• Extract provided:
From: Akira Urushibata
Subject: Re: cURL author receives rude LogJ4 security inquiry
Date: Sat, 26 Feb 2022 11:30:27 +0900 (added by address@hidden)

Thank you for joining in the discussion.
I would like to hereby remind fellow list members of the context.

I am sorry that Daniel Stenberg, maintainer of cURL chooses the term
"open source" in the following.  But we should understand what he is
talking about.  Call it the "free software pyramid" if you so desire.

LogJ4 Security Inquiry - Response Required
https://daniel.haxx.se/blog/2022/01/24/logj4-security-inquiry-response-required/

  I think maybe this serves as a good example of the open source pyramid
  and users in the upper layers not at all thinking of how the lower
  layers are maintained. Building a house without a care about the
  ground the house stands on.

Enforcing the pyramid of Open Source
https://daniel.haxx.se/blog/2022/01/17/enforcing-the-pyramid-of-open-source/

---

According to Daniel Stenberg, there exists a pyramid in which the
companies at the top make much money by selling products and services
which make use of free software components.  Those on the bottom of
the pyramid commonly get little or no money for the work of producing and
maintaining the fundamental building blocks.  Because they form the
foundation of sophisticated software and services, problems at this
level may have widespread, devastating effects.  The general public,
corporate directors, educators and elected officials do not understand
that this is going on.  Stenberg provides email from a big company
which he believes attests to this lack of understanding.

• Required actions:
[1] According to the message, what do those at the bottom of the pyramid commonly get for producing and maintaining the fundamental building blocks?
[2] Decide whether each statement agrees with the message, answering yes or no and quoting the deciding words: (a) Daniel Stenberg maintains cURL. (b) The general public understands that the pyramid exists. (c) Stenberg provides email from a small company.
[3] Transcribe the message word for word, starting with "I think maybe" and going on through "house stands on.".
Base your answers on the message alone.

• Recorded information:
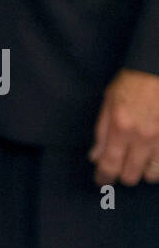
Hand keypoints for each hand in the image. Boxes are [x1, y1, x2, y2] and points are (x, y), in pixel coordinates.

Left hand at [89, 68, 158, 185]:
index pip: (109, 165)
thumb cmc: (133, 81)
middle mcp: (144, 137)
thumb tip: (96, 157)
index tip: (102, 181)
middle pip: (132, 175)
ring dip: (146, 172)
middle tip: (122, 169)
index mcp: (121, 128)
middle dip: (124, 175)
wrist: (158, 66)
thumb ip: (102, 133)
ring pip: (154, 174)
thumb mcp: (109, 103)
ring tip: (142, 163)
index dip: (103, 178)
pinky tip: (155, 156)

• Expected responses:
[1] Little or no money.

[2]
(a) Yes: "Daniel Stenberg, maintainer of cURL"
(b) No: "The general public, corporate directors, educators and elected officials do not understand that this is going on."
(c) No: "Stenberg provides email from a big company"

[3]
I think maybe this serves as a good example of the open source pyramid
  and users in the upper layers not at all thinking of how the lower
  layers are maintained. Building a house without a care about the
  ground the house stands on.